■ SUPPLIED TEXT
▼▼▼

Question

If the equation (1−λ)sin^2
x+(1+λ)sin x+(1−λ)=0 is having real roots, then solution of λ is ​

Answer 1

Step-by-step explanation:

We have,

$(1 - \lambda) \sin^{2} (x) + (1 + \lambda) \sin(x) + (1 - \lambda) = 0$

Since, it has real roots, so, its discriminant ≥ 0

Now,

$(1 + \lambda)^{2} - 4(1 - \lambda)^{2} \geqslant 0$

$\implies(1 + \lambda^{2} + 2\lambda) - 4 + 8\lambda - 4\lambda^{2} \geqslant 0$

$\implies \: - 3\lambda^{2} + 10\lambda - 3 \geqslant 0$

$\implies \: 3\lambda^{2} - 10\lambda + 3 \leqslant 0$

$\implies3\lambda^{2} - 9\lambda - \lambda + 3 \leqslant 0$

$\implies3\lambda(\lambda - 3) - 1(\lambda - 3) \leqslant 0$

$\implies(\lambda - 3)(3\lambda - 1) \leqslant 0$

$\implies \lambda \in [\frac{1}{3},3]$

▲▲▲

■ DATA UNDER STUDY
▼▼▼

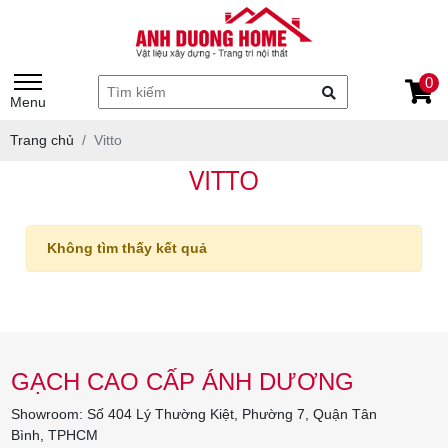
0
Menu
Trang chủ
Vitto
VITTO
Không tìm thấy kết quả
GẠCH CAO CẤP ÁNH DƯƠNG
Showroom: Số 404 Lý Thường Kiệt, Phường 7, Quận Tân
Bình, TPHCM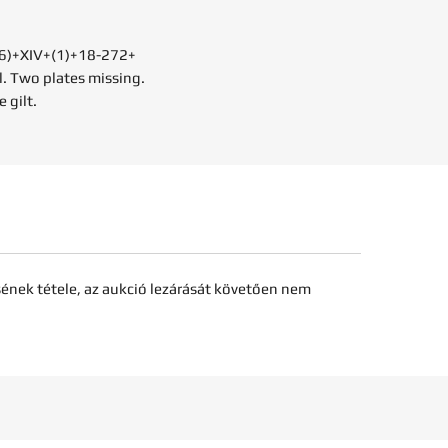
 (6)+XIV+(1)+18-272+
pl. Two plates missing.
 gilt.
sének tétele, az aukció lezárását követően nem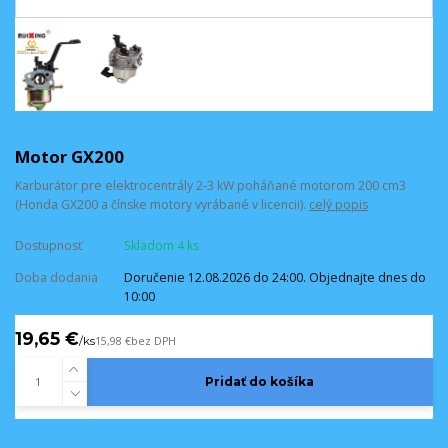
Motor GX200
Karburátor pre elektrocentrály 2-3 kW poháňané motorom 200 cm3
(Honda GX200 a čínske motory vyrábané v licencii).
celý popis
Dostupnosť
Skladom 4 ks
Doba dodania
Doručenie 12.08.2026 do 24:00. Objednajte dnes do
10:00
19,65 €
/
ks
15,98 €
bez DPH
Pridať do košíka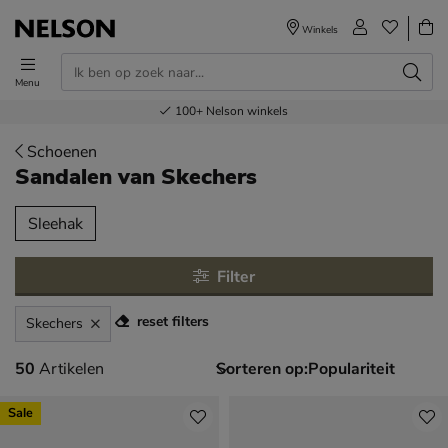
Winkels
Menu
Voor 23.00u besteld,
Gratis
Bestel nu,
100+
verzending en retour
Nelson winkels
betaal later
volgende dag in huis
Schoenen
Sandalen
van Skechers
tegorieën over
Sleehak
Filter
reset filters
Skechers
50 artikelen
50
Artikelen
Sorteren op:
Sale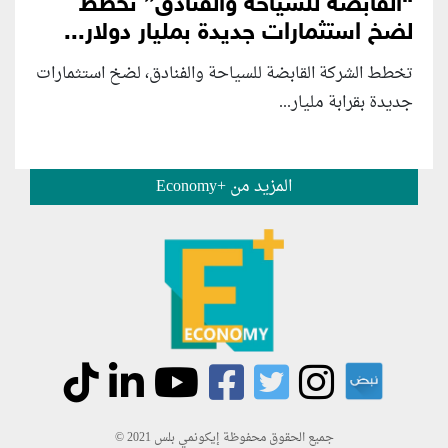
“القابضة للسياحة والفنادق” تخطط
لضخ استثمارات جديدة بمليار دولار...
تخطط الشركة القابضة للسياحة والفنادق، لضخ استثمارات
جديدة بقرابة مليار...
المزيد من +Economy
جميع الحقوق محفوظة إيكونمي بلس 2021 ©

▲▲▲

■ WHAT TO DO
In the worked solution for λ, list every inequality that uses the "less than or equal to" sign. The data is from an unrelated source.

■ REPLY TO THE EXERCISE
3λ² − 10λ + 3 ≤ 0
3λ² − 9λ − λ + 3 ≤ 0
3λ(λ − 3) − 1(λ − 3) ≤ 0
(λ − 3)(3λ − 1) ≤ 0